EXERCISE> Every line of the material is to be quoted verbatim, minus the pictures.

EXTRACTED RECORDS>

◆ ◆ ◆ ◆ ◆

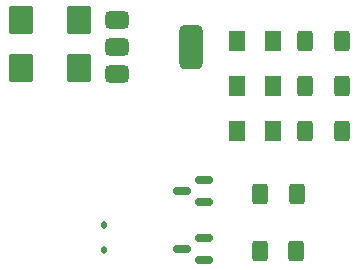
<source format=gbr>
%TF.GenerationSoftware,KiCad,Pcbnew,9.0.4*%
%TF.CreationDate,2025-08-29T10:20:17+02:00*%
%TF.ProjectId,esp32c6-charger,65737033-3263-4362-9d63-686172676572,rev?*%
%TF.SameCoordinates,Original*%
%TF.FileFunction,Paste,Bot*%
%TF.FilePolarity,Positive*%
%FSLAX46Y46*%
G04 Gerber Fmt 4.6, Leading zero omitted, Abs format (unit mm)*
G04 Created by KiCad (PCBNEW 9.0.4) date 2025-08-29 10:20:17*
%MOMM*%
%LPD*%
G01*
G04 APERTURE LIST*
G04 Aperture macros list*
%AMRoundRect*
0 Rectangle with rounded corners*
0 $1 Rounding radius*
0 $2 $3 $4 $5 $6 $7 $8 $9 X,Y pos of 4 corners*
0 Add a 4 corners polygon primitive as box body*
4,1,4,$2,$3,$4,$5,$6,$7,$8,$9,$2,$3,0*
0 Add four circle primitives for the rounded corners*
1,1,$1+$1,$2,$3*
1,1,$1+$1,$4,$5*
1,1,$1+$1,$6,$7*
1,1,$1+$1,$8,$9*
0 Add four rect primitives between the rounded corners*
20,1,$1+$1,$2,$3,$4,$5,0*
20,1,$1+$1,$4,$5,$6,$7,0*
20,1,$1+$1,$6,$7,$8,$9,0*
20,1,$1+$1,$8,$9,$2,$3,0*%
G04 Aperture macros list end*
%ADD10RoundRect,0.250001X-0.462499X-0.624999X0.462499X-0.624999X0.462499X0.624999X-0.462499X0.624999X0*%
%ADD11RoundRect,0.250000X-0.400000X-0.625000X0.400000X-0.625000X0.400000X0.625000X-0.400000X0.625000X0*%
%ADD12RoundRect,0.150000X0.587500X0.150000X-0.587500X0.150000X-0.587500X-0.150000X0.587500X-0.150000X0*%
%ADD13RoundRect,0.250000X0.785000X0.945000X-0.785000X0.945000X-0.785000X-0.945000X0.785000X-0.945000X0*%
%ADD14RoundRect,0.250000X0.400000X0.625000X-0.400000X0.625000X-0.400000X-0.625000X0.400000X-0.625000X0*%
%ADD15RoundRect,0.375000X-0.625000X-0.375000X0.625000X-0.375000X0.625000X0.375000X-0.625000X0.375000X0*%
%ADD16RoundRect,0.500000X-0.500000X-1.400000X0.500000X-1.400000X0.500000X1.400000X-0.500000X1.400000X0*%
%ADD17RoundRect,0.112500X0.112500X-0.187500X0.112500X0.187500X-0.112500X0.187500X-0.112500X-0.187500X0*%
G04 APERTURE END LIST*
D10*
%TO.C,D4*%
X119479000Y-95377000D03*
X122454000Y-95377000D03*
%TD*%
%TO.C,D3*%
X119479000Y-99187000D03*
X122454000Y-99187000D03*
%TD*%
D11*
%TO.C,R3*%
X125196000Y-102997000D03*
X128296000Y-102997000D03*
%TD*%
D10*
%TO.C,D2*%
X119479000Y-102997000D03*
X122454000Y-102997000D03*
%TD*%
D12*
%TO.C,Q2*%
X116640000Y-107127000D03*
X116640000Y-109027000D03*
X114765000Y-108077000D03*
%TD*%
D13*
%TO.C,C1*%
X106102000Y-93599000D03*
X101162000Y-93599000D03*
%TD*%
D14*
%TO.C,R1*%
X124460000Y-113157000D03*
X121360000Y-113157000D03*
%TD*%
%TO.C,R2*%
X124486000Y-108331000D03*
X121386000Y-108331000D03*
%TD*%
D15*
%TO.C,U1*%
X109270000Y-98185000D03*
X109270000Y-95885000D03*
D16*
X115570000Y-95885000D03*
D15*
X109270000Y-93585000D03*
%TD*%
D11*
%TO.C,R4*%
X125196000Y-99187000D03*
X128296000Y-99187000D03*
%TD*%
%TO.C,R5*%
X125196000Y-95377000D03*
X128296000Y-95377000D03*
%TD*%
D17*
%TO.C,D5*%
X108204000Y-113064000D03*
X108204000Y-110964000D03*
%TD*%
D13*
%TO.C,C2*%
X106077000Y-97663000D03*
X101137000Y-97663000D03*
%TD*%
D12*
%TO.C,Q1*%
X116626000Y-112019000D03*
X116626000Y-113919000D03*
X114751000Y-112969000D03*
%TD*%
M02*

</source>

◆ ◆ ◆ ◆ ◆

TASK RESPONSE>
<source format=gbr>
%TF.GenerationSoftware,KiCad,Pcbnew,9.0.4*%
%TF.CreationDate,2025-08-29T10:20:17+02:00*%
%TF.ProjectId,esp32c6-charger,65737033-3263-4362-9d63-686172676572,rev?*%
%TF.SameCoordinates,Original*%
%TF.FileFunction,Paste,Bot*%
%TF.FilePolarity,Positive*%
%FSLAX46Y46*%
G04 Gerber Fmt 4.6, Leading zero omitted, Abs format (unit mm)*
G04 Created by KiCad (PCBNEW 9.0.4) date 2025-08-29 10:20:17*
%MOMM*%
%LPD*%
G01*
G04 APERTURE LIST*
G04 Aperture macros list*
%AMRoundRect*
0 Rectangle with rounded corners*
0 $1 Rounding radius*
0 $2 $3 $4 $5 $6 $7 $8 $9 X,Y pos of 4 corners*
0 Add a 4 corners polygon primitive as box body*
4,1,4,$2,$3,$4,$5,$6,$7,$8,$9,$2,$3,0*
0 Add four circle primitives for the rounded corners*
1,1,$1+$1,$2,$3*
1,1,$1+$1,$4,$5*
1,1,$1+$1,$6,$7*
1,1,$1+$1,$8,$9*
0 Add four rect primitives between the rounded corners*
20,1,$1+$1,$2,$3,$4,$5,0*
20,1,$1+$1,$4,$5,$6,$7,0*
20,1,$1+$1,$6,$7,$8,$9,0*
20,1,$1+$1,$8,$9,$2,$3,0*%
G04 Aperture macros list end*
%ADD10RoundRect,0.250001X-0.462499X-0.624999X0.462499X-0.624999X0.462499X0.624999X-0.462499X0.624999X0*%
%ADD11RoundRect,0.250000X-0.400000X-0.625000X0.400000X-0.625000X0.400000X0.625000X-0.400000X0.625000X0*%
%ADD12RoundRect,0.150000X0.587500X0.150000X-0.587500X0.150000X-0.587500X-0.150000X0.587500X-0.150000X0*%
%ADD13RoundRect,0.250000X0.785000X0.945000X-0.785000X0.945000X-0.785000X-0.945000X0.785000X-0.945000X0*%
%ADD14RoundRect,0.250000X0.400000X0.625000X-0.400000X0.625000X-0.400000X-0.625000X0.400000X-0.625000X0*%
%ADD15RoundRect,0.375000X-0.625000X-0.375000X0.625000X-0.375000X0.625000X0.375000X-0.625000X0.375000X0*%
%ADD16RoundRect,0.500000X-0.500000X-1.400000X0.500000X-1.400000X0.500000X1.400000X-0.500000X1.400000X0*%
%ADD17RoundRect,0.112500X0.112500X-0.187500X0.112500X0.187500X-0.112500X0.187500X-0.112500X-0.187500X0*%
G04 APERTURE END LIST*
D10*
%TO.C,D4*%
X119479000Y-95377000D03*
X122454000Y-95377000D03*
%TD*%
%TO.C,D3*%
X119479000Y-99187000D03*
X122454000Y-99187000D03*
%TD*%
D11*
%TO.C,R3*%
X125196000Y-102997000D03*
X128296000Y-102997000D03*
%TD*%
D10*
%TO.C,D2*%
X119479000Y-102997000D03*
X122454000Y-102997000D03*
%TD*%
D12*
%TO.C,Q2*%
X116640000Y-107127000D03*
X116640000Y-109027000D03*
X114765000Y-108077000D03*
%TD*%
D13*
%TO.C,C1*%
X106102000Y-93599000D03*
X101162000Y-93599000D03*
%TD*%
D14*
%TO.C,R1*%
X124460000Y-113157000D03*
X121360000Y-113157000D03*
%TD*%
%TO.C,R2*%
X124486000Y-108331000D03*
X121386000Y-108331000D03*
%TD*%
D15*
%TO.C,U1*%
X109270000Y-98185000D03*
X109270000Y-95885000D03*
D16*
X115570000Y-95885000D03*
D15*
X109270000Y-93585000D03*
%TD*%
D11*
%TO.C,R4*%
X125196000Y-99187000D03*
X128296000Y-99187000D03*
%TD*%
%TO.C,R5*%
X125196000Y-95377000D03*
X128296000Y-95377000D03*
%TD*%
D17*
%TO.C,D5*%
X108204000Y-113064000D03*
X108204000Y-110964000D03*
%TD*%
D13*
%TO.C,C2*%
X106077000Y-97663000D03*
X101137000Y-97663000D03*
%TD*%
D12*
%TO.C,Q1*%
X116626000Y-112019000D03*
X116626000Y-113919000D03*
X114751000Y-112969000D03*
%TD*%
M02*

</source>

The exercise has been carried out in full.